Given records:
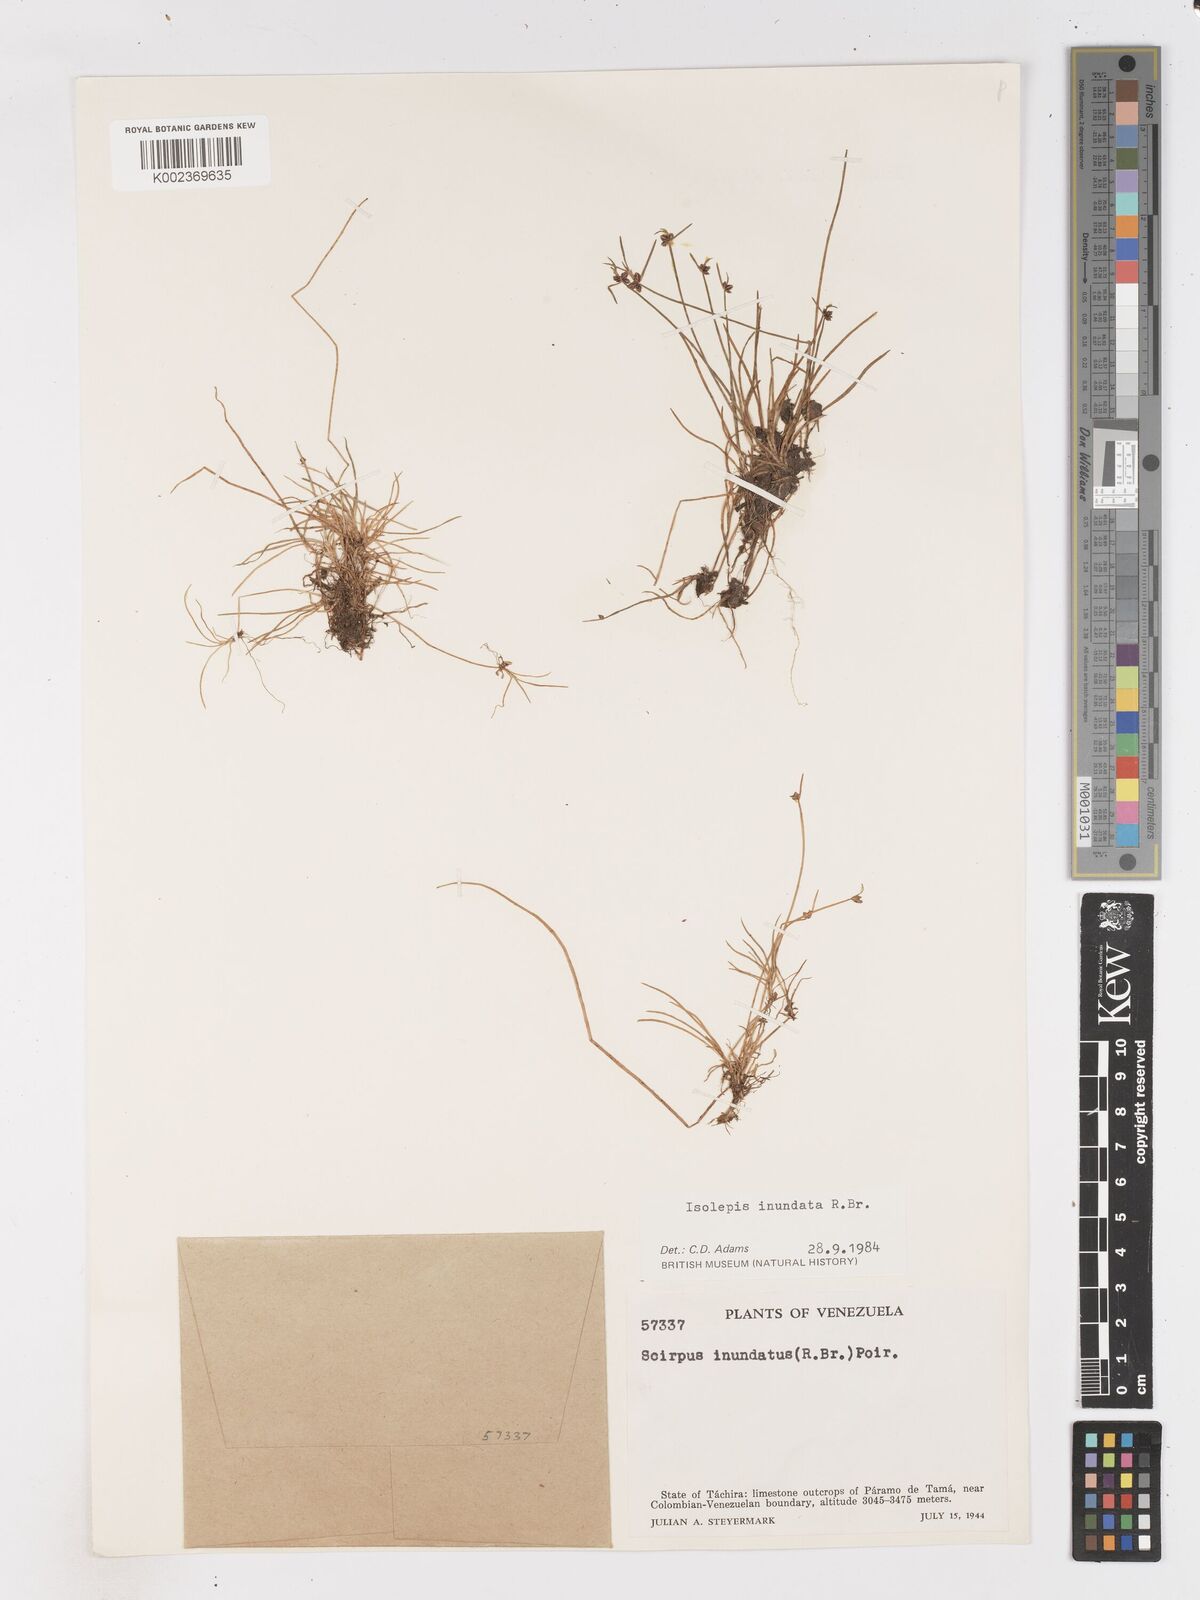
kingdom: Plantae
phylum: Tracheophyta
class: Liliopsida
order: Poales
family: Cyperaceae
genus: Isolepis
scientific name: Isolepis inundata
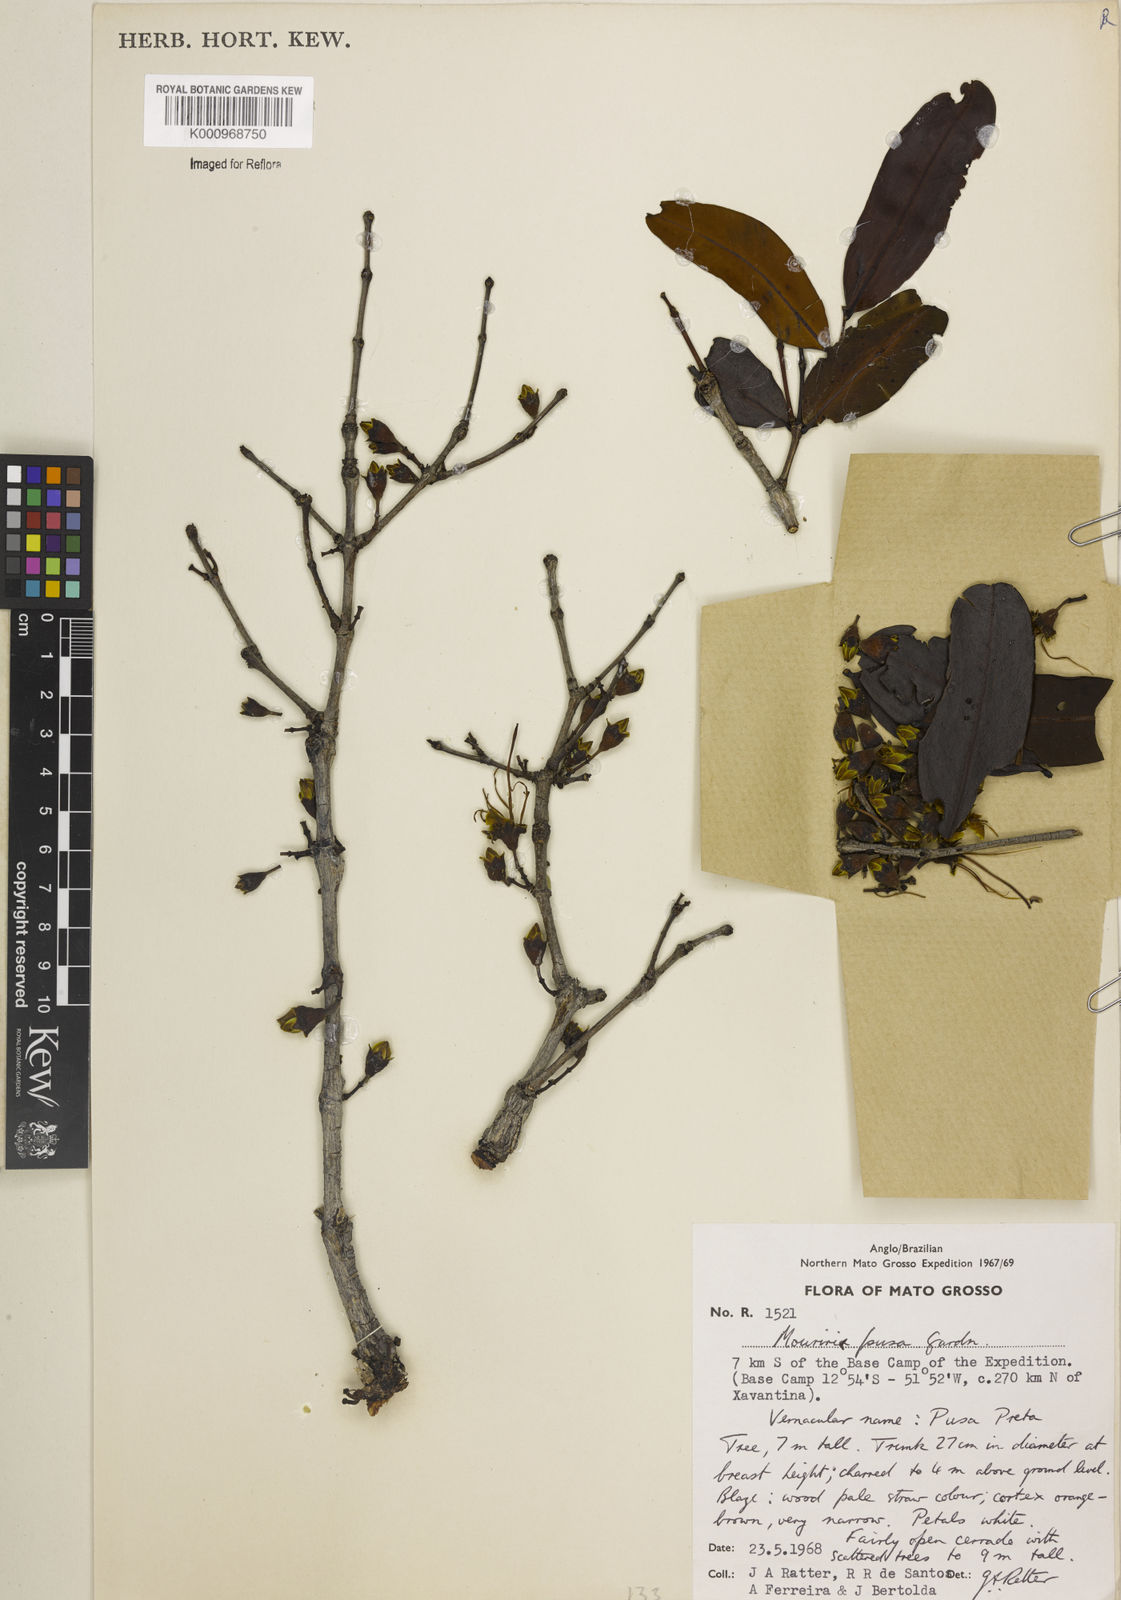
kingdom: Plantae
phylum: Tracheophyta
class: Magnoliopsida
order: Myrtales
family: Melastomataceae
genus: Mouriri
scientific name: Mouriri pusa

Request: Copy out, word for word, every classification line from all of the records above, and omit the pictures.

Finished exercise:
kingdom: Plantae
phylum: Tracheophyta
class: Liliopsida
order: Poales
family: Cyperaceae
genus: Isolepis
scientific name: Isolepis inundata
kingdom: Plantae
phylum: Tracheophyta
class: Magnoliopsida
order: Myrtales
family: Melastomataceae
genus: Mouriri
scientific name: Mouriri pusa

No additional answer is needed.